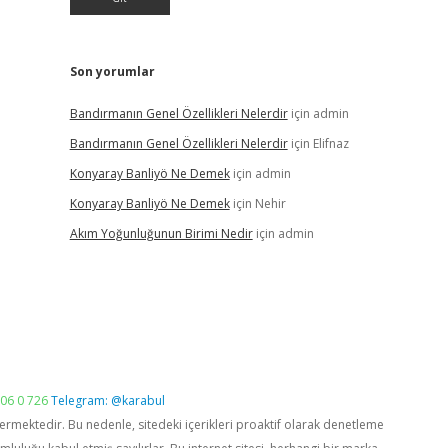
Son yorumlar
Bandırmanın Genel Özellikleri Nelerdir
için
admin
Bandırmanın Genel Özellikleri Nelerdir
için
Elifnaz
Konyaray Banliyö Ne Demek
için
admin
Konyaray Banliyö Ne Demek
için
Nehir
Akım Yoğunluğunun Birimi Nedir
için
admin
06 0 726
Telegram: @karabul
vermektedir. Bu nedenle, sitedeki içerikleri proaktif olarak denetleme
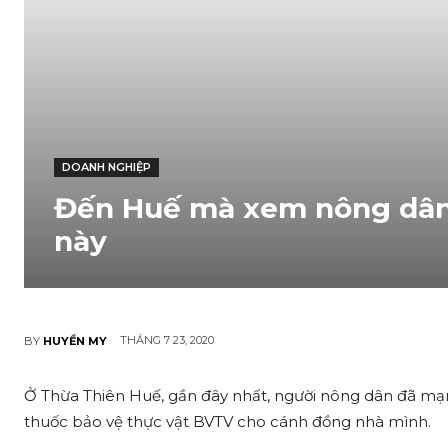
DOANH NGHIỆP
Đến Huế mà xem nông dân t
này
THÁNG 7 23, 2020
BY
HUYỀN MY
Ở Thừa Thiên Huế, gần đây nhất, người nông dân đã mạ
thu‌ốc bảo vệ thực vật BVTV cho cánh đồng nhà mình.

## Work item
Rewrite the text read from the entries above, changing every "admin" to "yönetici" and keeping everything else the same. Leave the pictures out.

## Solution to the exercise
Son yorumlar
Bandırmanın Genel Özellikleri Nelerdir
için
yönetici
Bandırmanın Genel Özellikleri Nelerdir
için
Elifnaz
Konyaray Banliyö Ne Demek
için
yönetici
Konyaray Banliyö Ne Demek
için
Nehir
Akım Yoğunluğunun Birimi Nedir
için
yönetici
06 0 726
Telegram: @karabul
vermektedir. Bu nedenle, sitedeki içerikleri proaktif olarak denetleme
DOANH NGHIỆP
Đến Huế mà xem nông dân t
này
THÁNG 7 23, 2020
BY
HUYỀN MY
Ở Thừa Thiên Huế, gần đây nhất, người nông dân đã mạ
thu‌ốc bảo vệ thực vật BVTV cho cánh đồng nhà mình.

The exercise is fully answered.